The +1 in the model refers to Scenarios (Use Case View). Scenarios help stakeholders understand how the system is intended to be used. They're typically the starting point for architecture prototype testing and are gathered through requirements analysis.

Beyond the model itself, the talk addressed the practical side of documentation — what good practice looks like versus common pitfalls — which is often more useful than any formal framework on its own.

Composer — Not Just a Vendor Manager

Composer is a dependency management tool for PHP projects. It allows development teams to define, install, and maintain all project dependencies in a consistent and reproducible way — a task that sounds mundane until it isn't.

A presentation from a software manager with experience at an analytics platform dug into the advanced usage patterns that often go unexplored. Most PHP developers know Composer as the thing that runs composer install. The talk went further: showing practical examples of advanced configurations, laying out the benefits of treating Composer as a first-class tool rather than a formality, and walking through concrete use cases where smarter Composer usage pays off.

Auction Mechanisms Primer

Auctions govern far more than art and real estate. They're central to how online advertising inventory is bought and sold through real-time bidding (RTB), and they underpin consumer platforms like eBay as well.
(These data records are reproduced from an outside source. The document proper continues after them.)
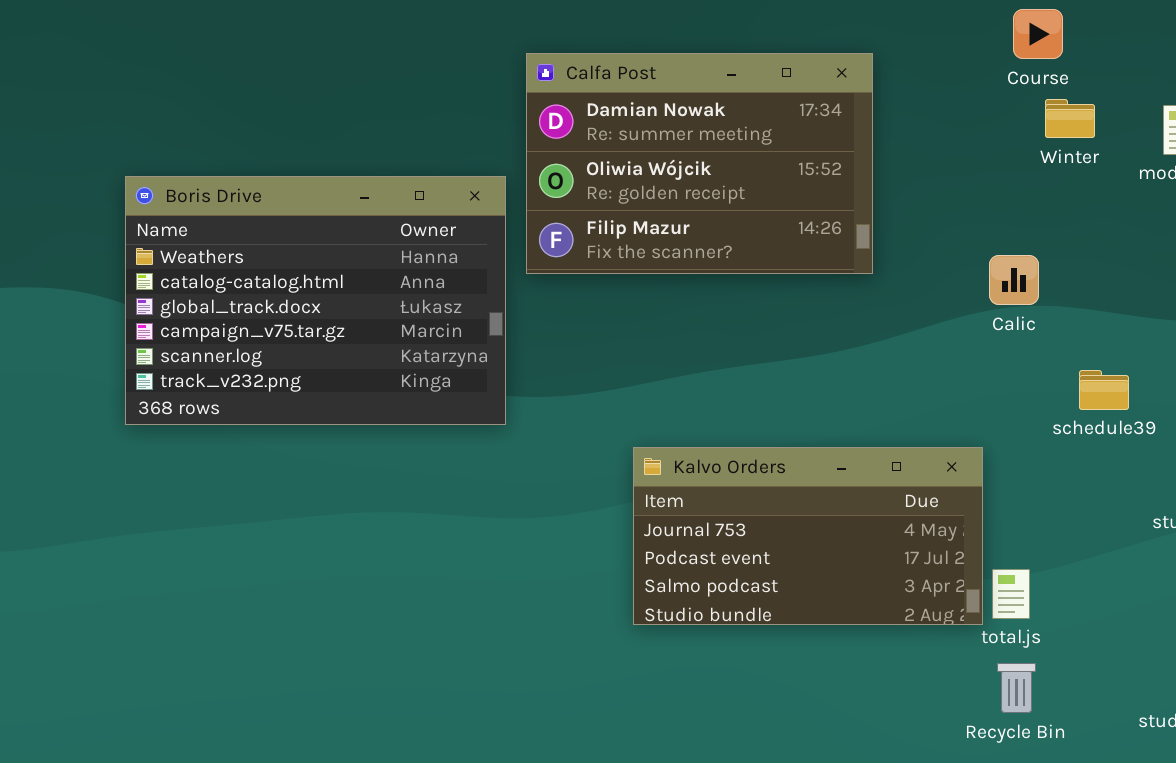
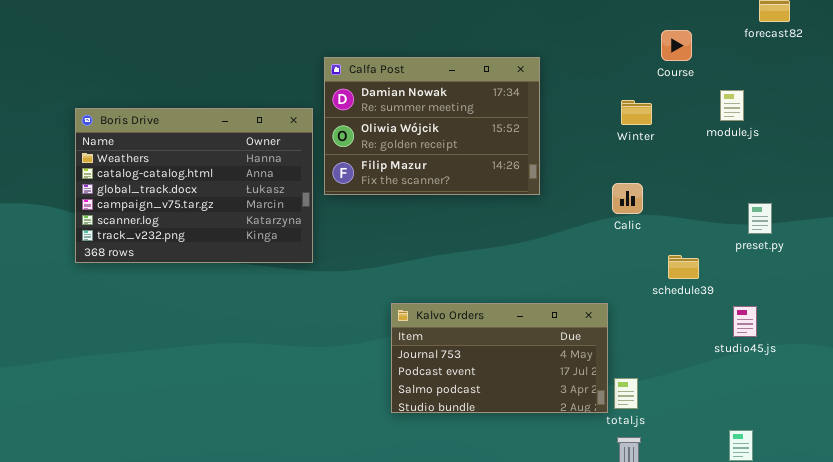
Course: [1013,9,1063,59] -> [661,30,692,61], moved
Winter: [1045,99,1095,138] -> [621,100,652,125], moved
Boris Drive: [125,176,506,425] -> [75,108,313,263], moved

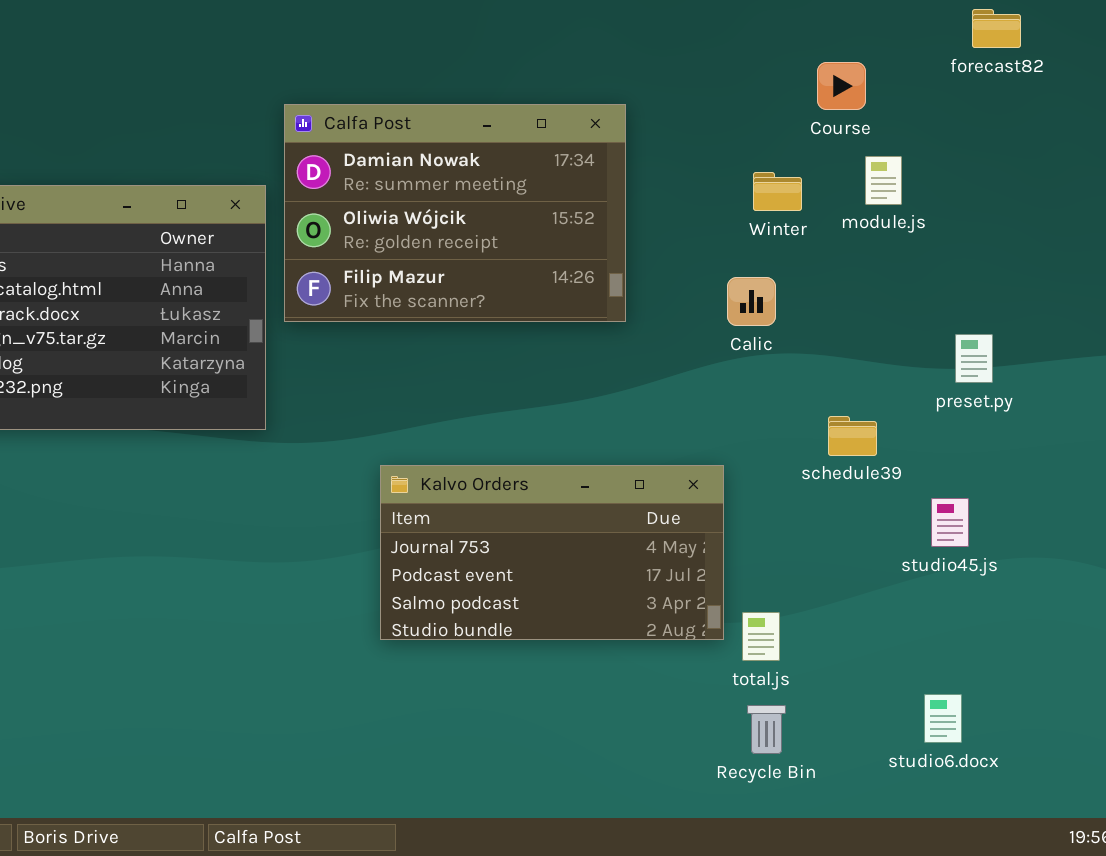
module.js: [720,90,744,121] -> [865,156,902,205], moved
Calic: [612,183,643,214] -> [727,277,776,326], moved
Kalvo Orders: [391,303,608,413] -> [380,465,724,640], moved

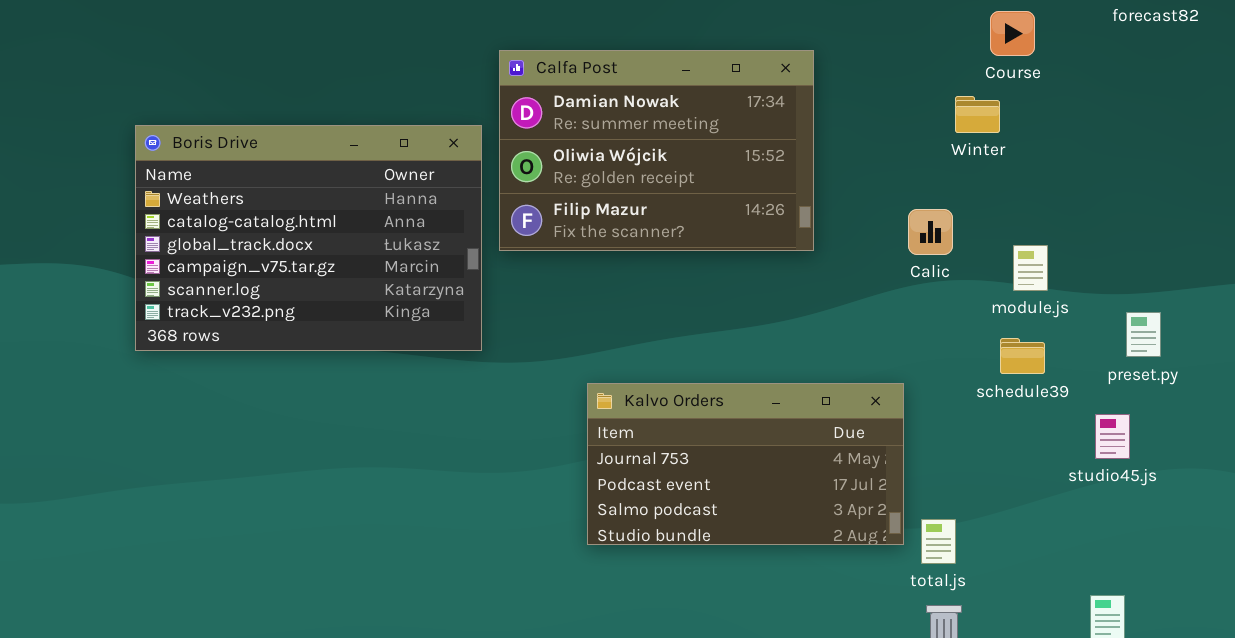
module.js: [865,156,902,205] -> [1013,245,1048,291], moved
Winter: [753,172,802,211] -> [955,96,1000,133], moved
preset.py: [955,334,993,383] -> [1126,312,1161,357], moved

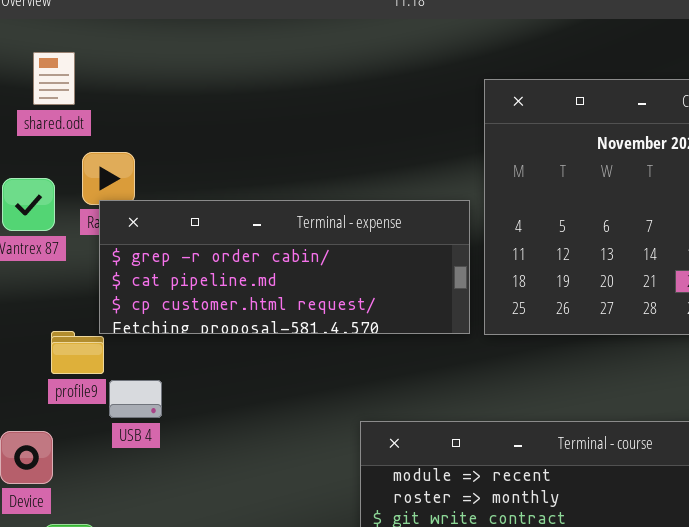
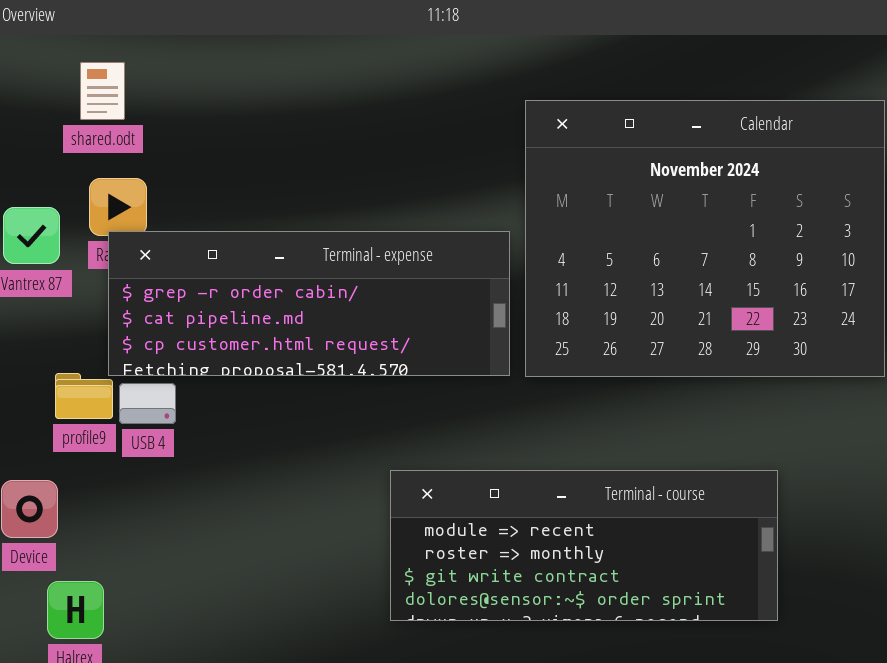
shared.odt: [33,52,75,105] -> [80,62,125,120], moved
USB 4: [109,380,162,418] -> [119,383,176,424], moved

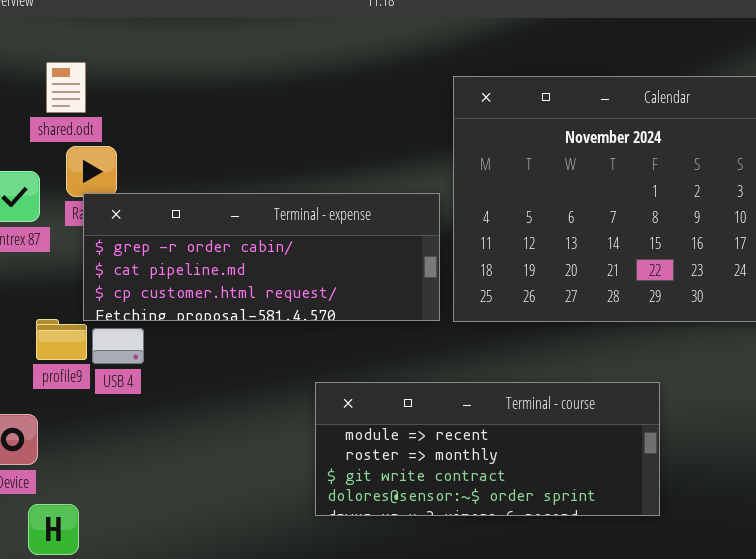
shared.odt: [80,62,125,120] -> [46,62,86,113], moved
Terminal - course: [390,470,778,621] -> [315,382,660,516], moved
A project manager with a background in auction theory presented an overview of the different mechanisms in use — the mechanics behind each, the strategies available to bidders and sellers, and how the goals of each party shape the design of the auction itself.

The session focused particularly on the second-price auction model, which is the dominant format in RTB and widely used on online marketplace platforms. To make the mechanics tangible, the presenter ran a live social experiment with attendees — always a reliable way to demonstrate why rational bidding strategy isn't as intuitive as it first appears.